For many Upper East Siders the thought of going much beyond 86th Street on the East Side is anathema. Park Avenue drops off massively as it flows north through Manhattan and Fifth Avenue is a very different place once it’s not bounded by Central Park on its west side. The boutiques of Madision Avenue are long gone once you cross over 90th Street. This is Harlem. Harlem is full of amazing brownstones that, had they been twenty or more blocks south would be worth a small fortune. Here, around 125th Street they are unloved and empty.
I am here to explore Marcus Garvey Park. I spotted it on the map above the very top of Central Park and went to take a look. I had experienced 125th Street on the way to La Guardia a while ago: it’s a cacophony of street noise, buses, music, shouting and a major transport hub for the 4,5,6 trains and Metro North.
Here, below around 123rd Street is the park. Originally created in 1840 and called Mount Morris Park, it was renamed Marcus Garvey Park in the 1970s after a Jamaican political leader, active in New York politics but who died in London in 1940.
It’s a funny place. It’s 20 acres, so not huge. It contains an amphitheatre for open air performances; a large open air swimming pool and a vast sports area. It has a rocky hill in the middle made of Manhattan rock called ‘schist’. Looks pretty nice from the photograph below, eh?

I’m afraid the reality is rather different. On it’s northern side are two run down kids playgrounds. I take J in but only because I see another mother with her three little boys there too. She makes me brave enough to go in, past the milling people, hanging out on the benches in the morning. Why are they there? Some are from the old people’s home opposite but some are too young. They look bored and listless but they are uninterested in us.

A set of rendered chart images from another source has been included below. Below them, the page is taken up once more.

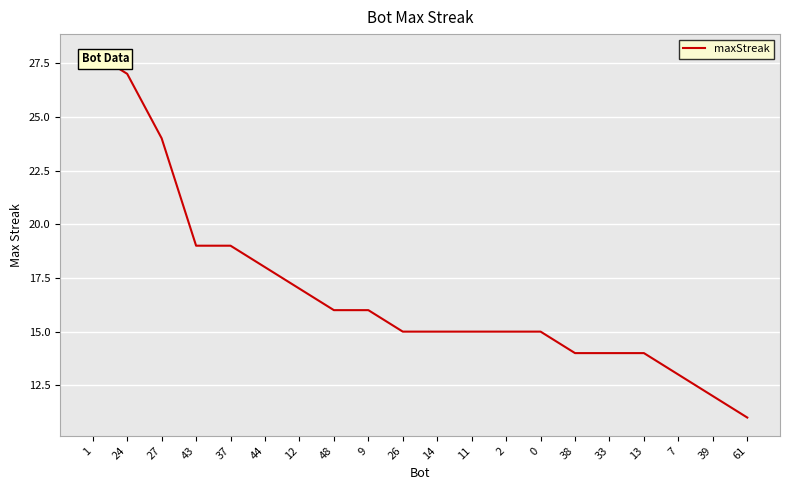

Reading left to right, transcribe all the data shown in this chart.

1=28	24=27	27=24	43=19	37=19	44=18	12=17	48=16	9=16	26=15	14=15	11=15	2=15	0=15	38=14	33=14	13=14	7=13	39=12	61=11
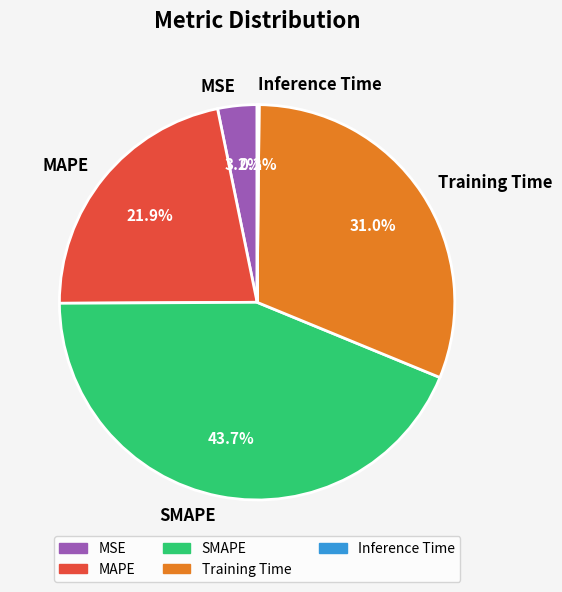

To the nearest percent, what portion does SMAPE represent?

44%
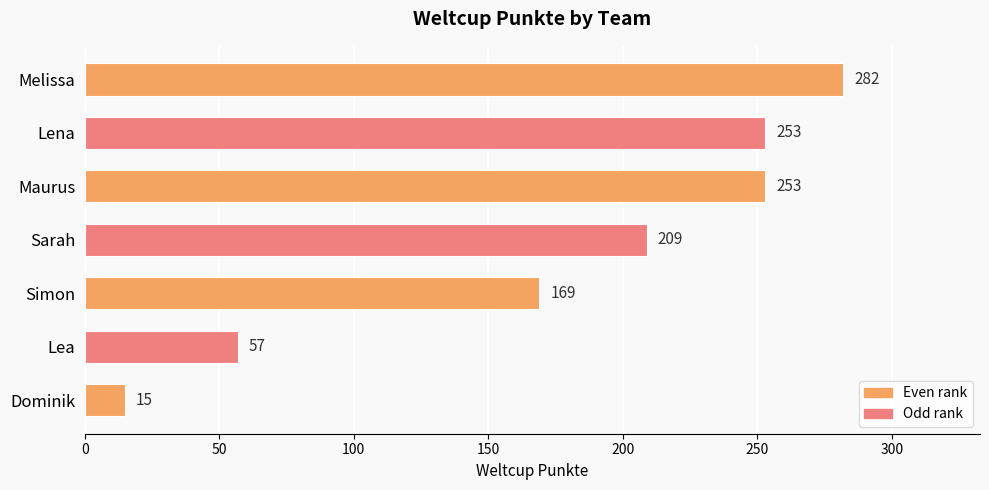

Reading top to bottom, list all the values displayed in this chart.

282	253	253	209	169	57	15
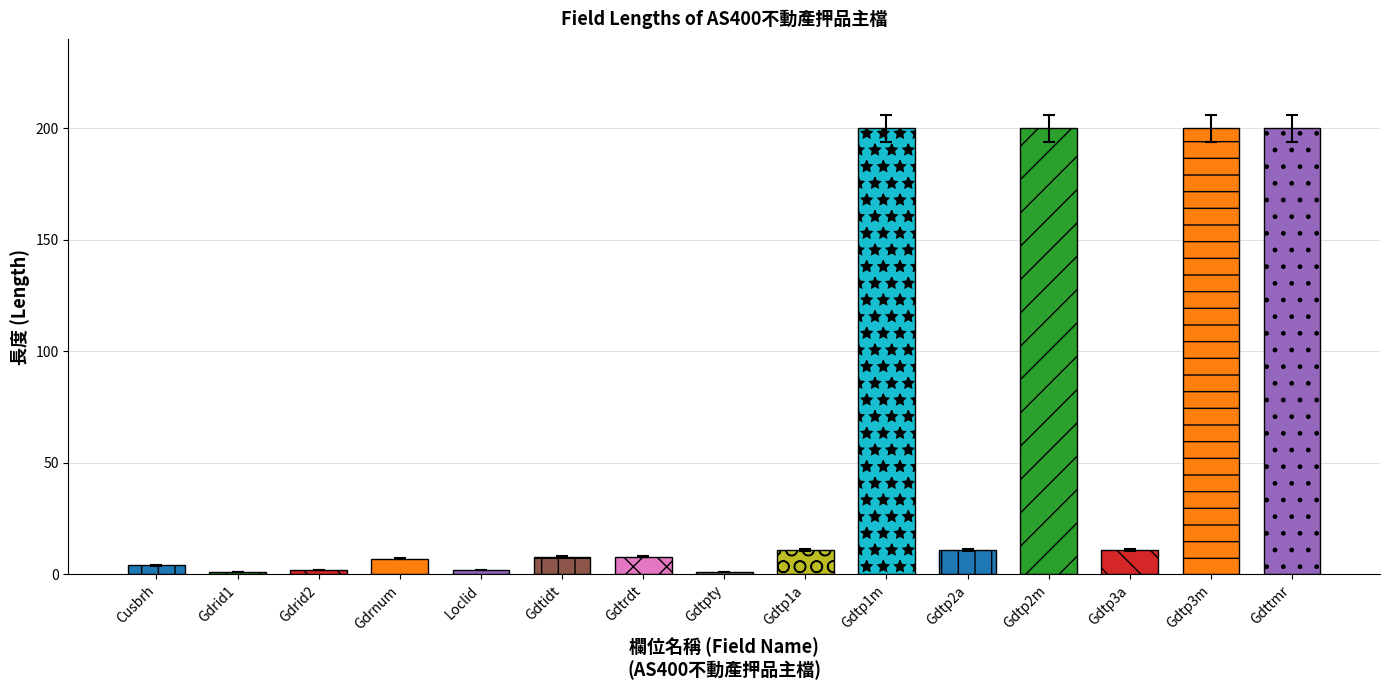

How many bars are there in total?

15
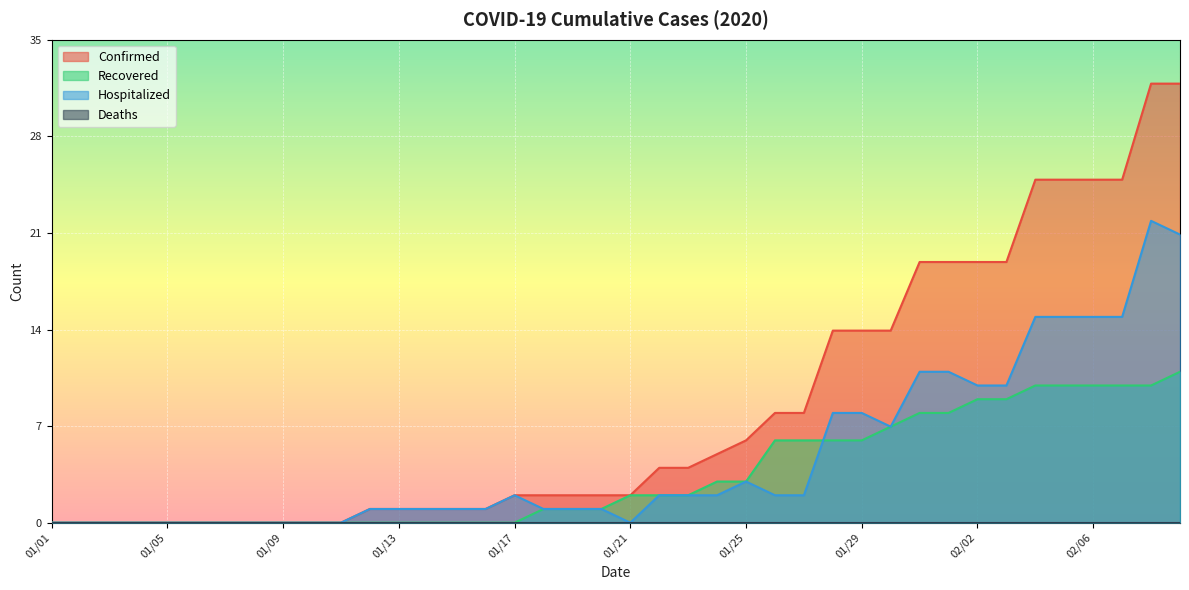

What is the label of the 39th point from the right?

01/02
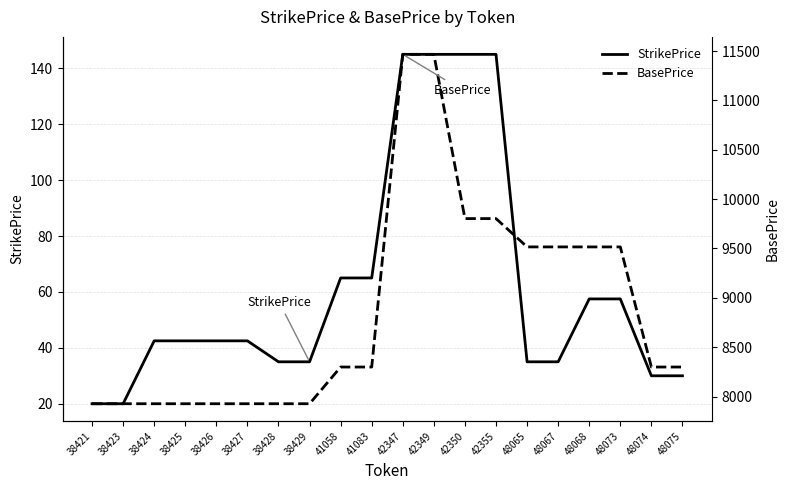

True or false: StrikePrice and BasePrice intersect in this chart.

False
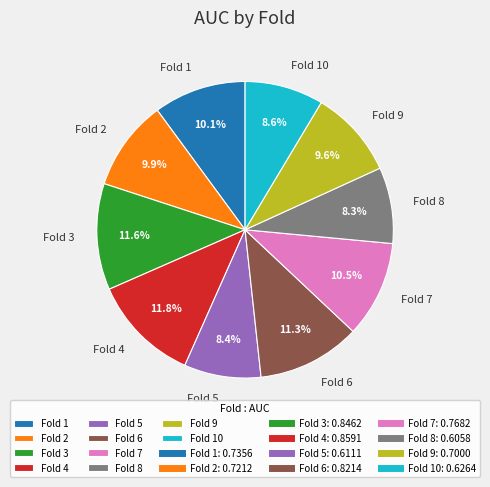

How many slices are in this pie chart?

10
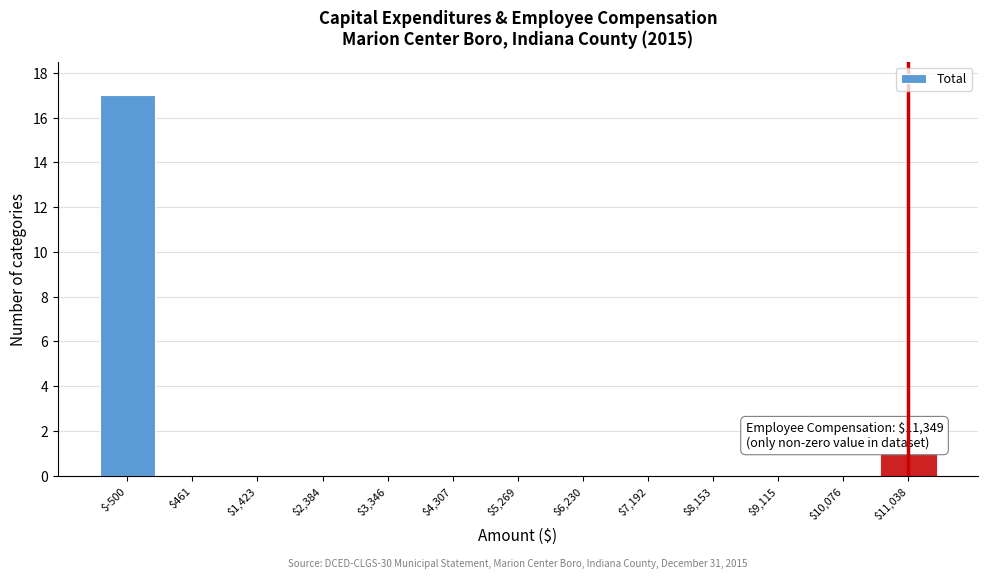

The value at $8,153 is 0. True or false?

True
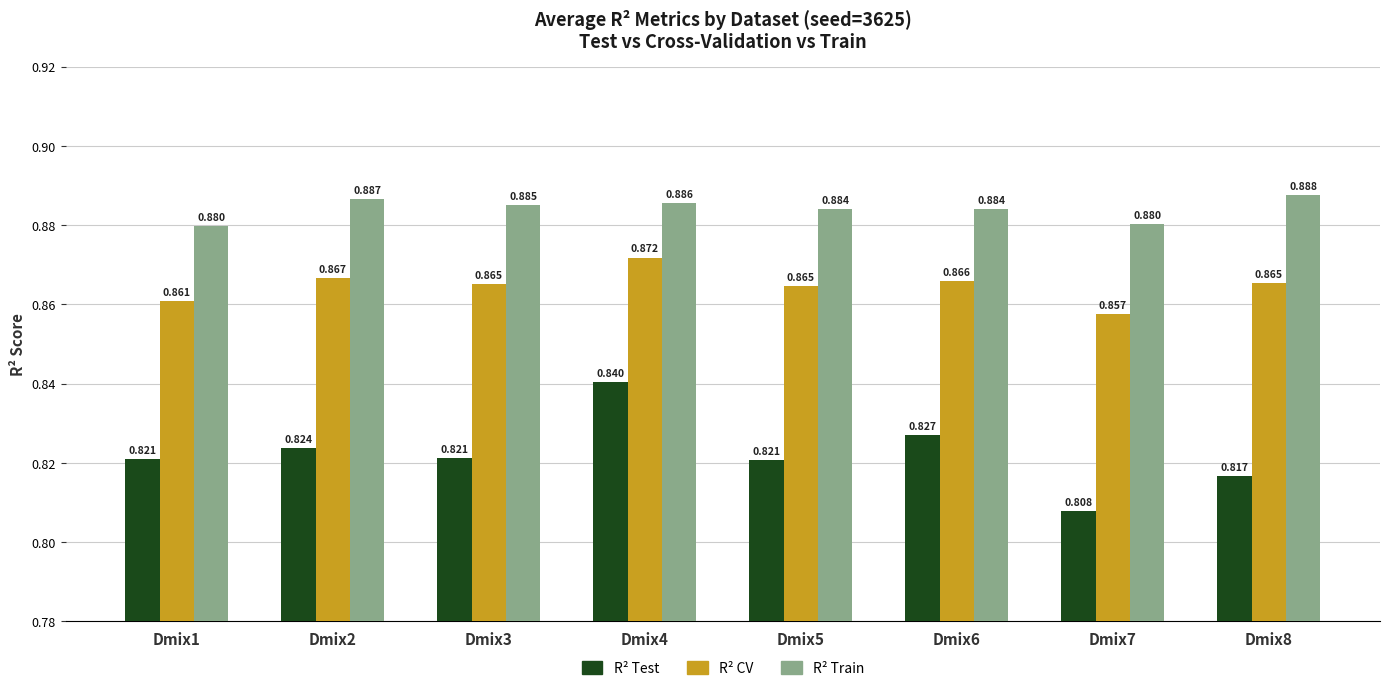

Which series has the largest total across all categories?

R² Train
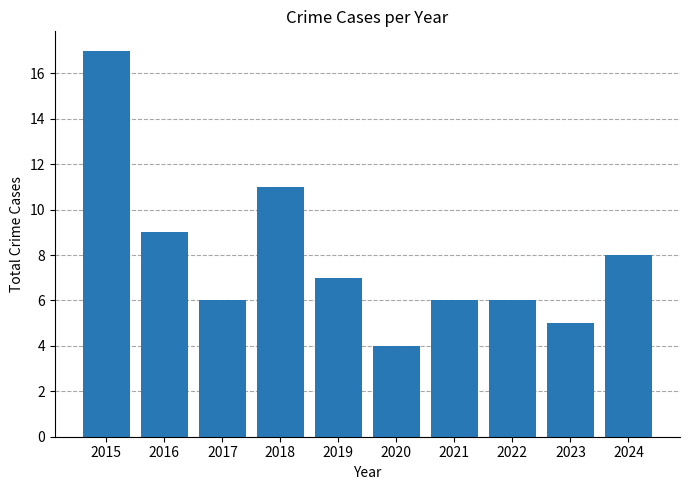

What is the maximum value shown in the chart?

17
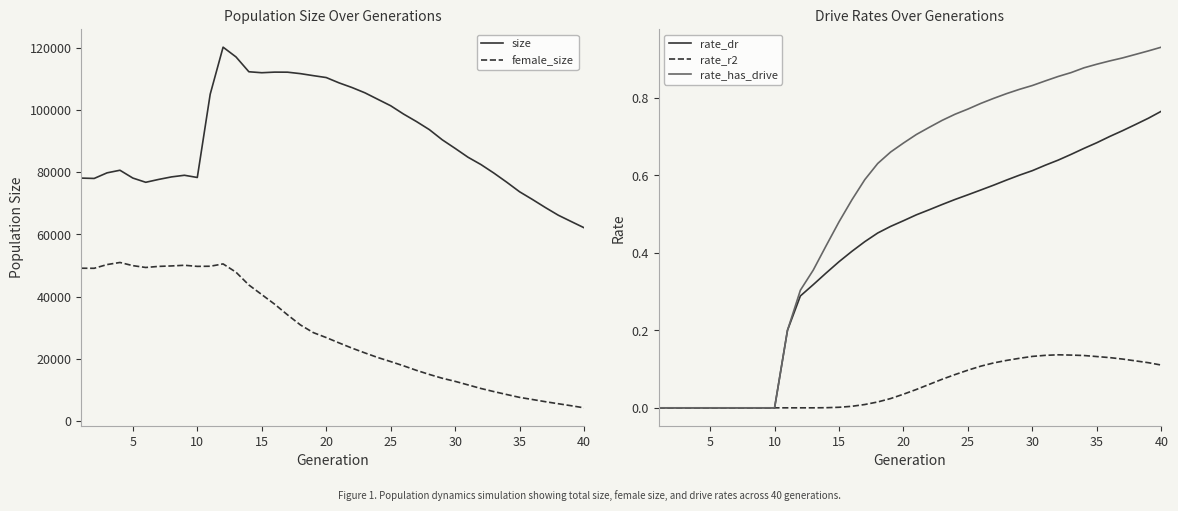

How many lines are shown in the chart?

5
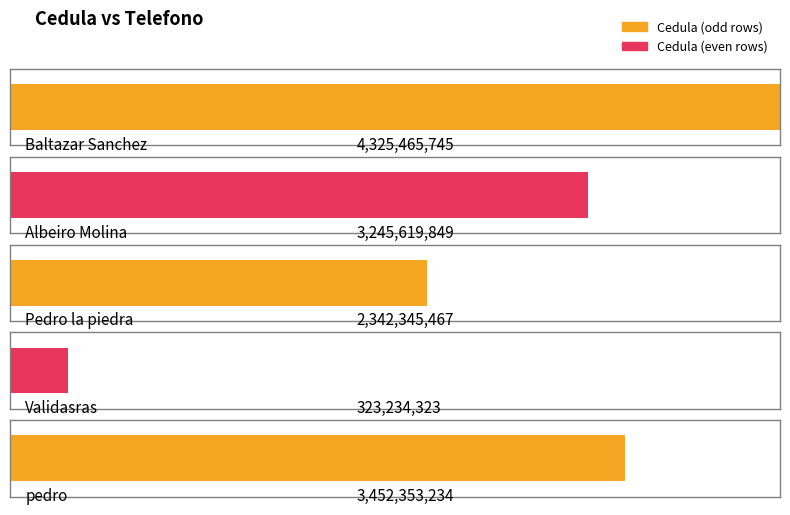

The value of Telefono at Baltazar Sanchez is 2315356498. True or false?

False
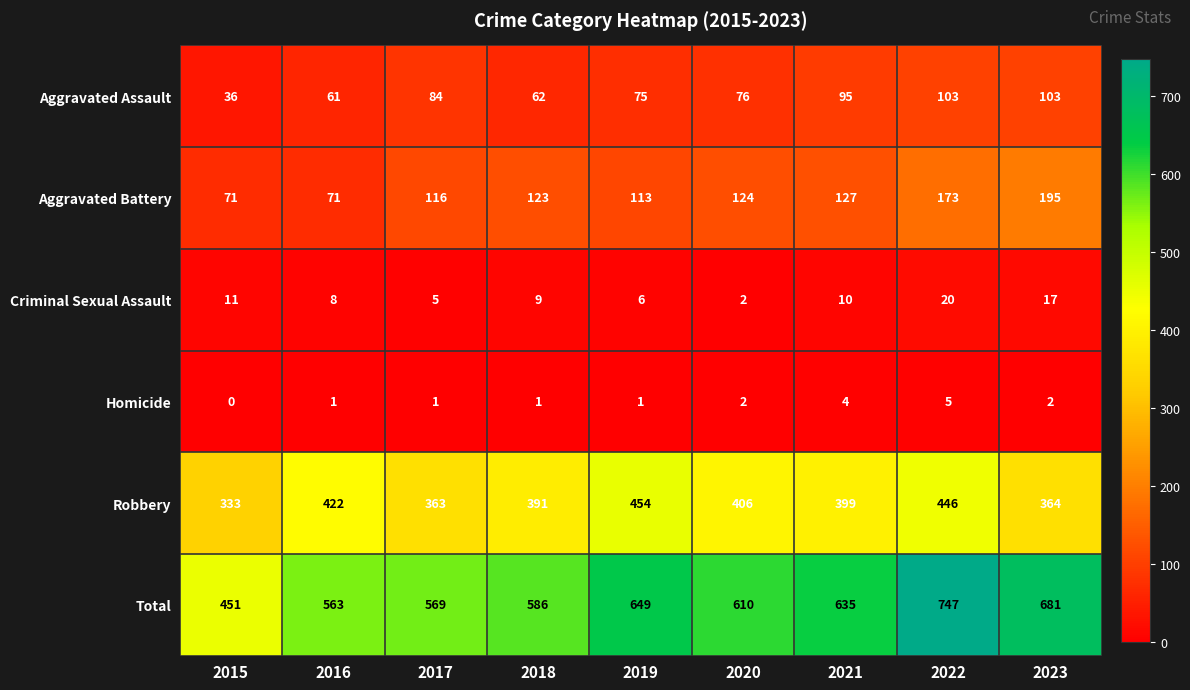

What is the sum of the Criminal Sexual Assault values at 2020 and 2023?

19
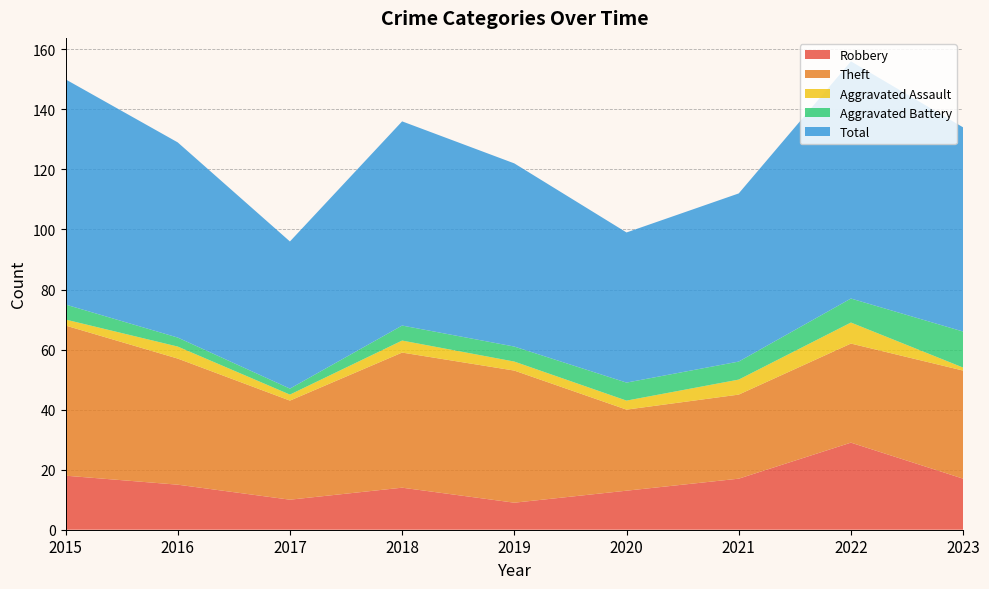

Reading left to right, list all the values displayed in this chart.

Robbery: 2015=18	2016=15	2017=10	2018=14	2019=9	2020=13	2021=17	2022=29	2023=17
Theft: 2015=50	2016=42	2017=33	2018=45	2019=44	2020=27	2021=28	2022=33	2023=36
Aggravated Assault: 2015=2	2016=4	2017=2	2018=4	2019=3	2020=3	2021=5	2022=7	2023=1
Aggravated Battery: 2015=5	2016=3	2017=2	2018=5	2019=5	2020=6	2021=6	2022=8	2023=12
Total: 2015=75	2016=65	2017=49	2018=68	2019=61	2020=50	2021=56	2022=79	2023=68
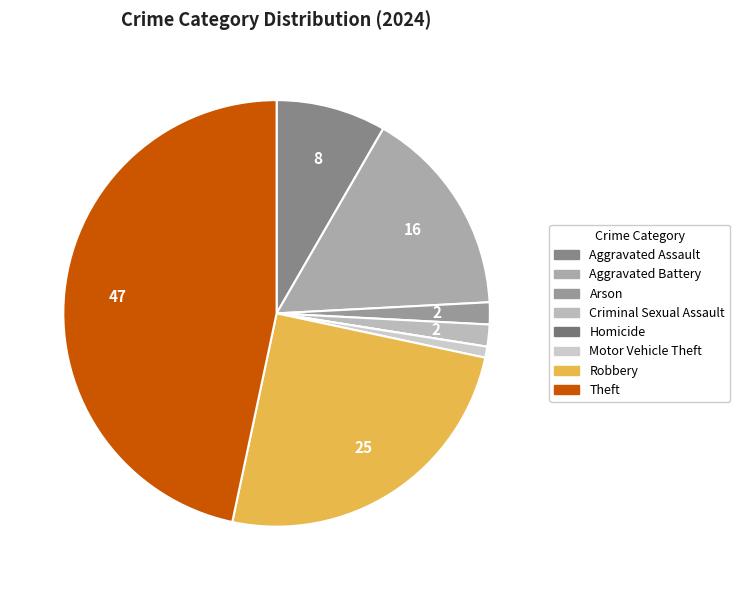

The Robbery slice represents 33% of the pie. True or false?

False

I ask this mother how I can find the Fire Watchtower that I had read about. She points to an internal road sloping up but warns me about drug ‘transactions’ and I am conflicted about going up. I had come here to see it and she thought, as do I mostly, that people pretty much ignore women with kids and buggies, so I’d probably be ok. And I was. I saw the odd character milling about but no one bothered me.
We reach the top of the hill and the Fire Watchtower is run down and unloved too. It originates from the 1850s when Manhattan had eight volunteer fire districts and each one its own watchtower. They are vast iron structures with a bell in the middle. In their time, they would have been ‘manned’ constantly, with the watcher looking for signs of fire and ringing the bell to alert the volunteer firefighters down below. Later in the century the New York Fire Department was created with permanent full time firefighters and there was no longer a need for the watchtower as communications developed over time.

There is a lovely website all about this, but it really doesn’t tell you quite how sad it looks behind its high fencing with rubbish strewn around.
We wander back down through the park and into the noise of Harlem below. Watching over Harlem – at least it was quiet up there.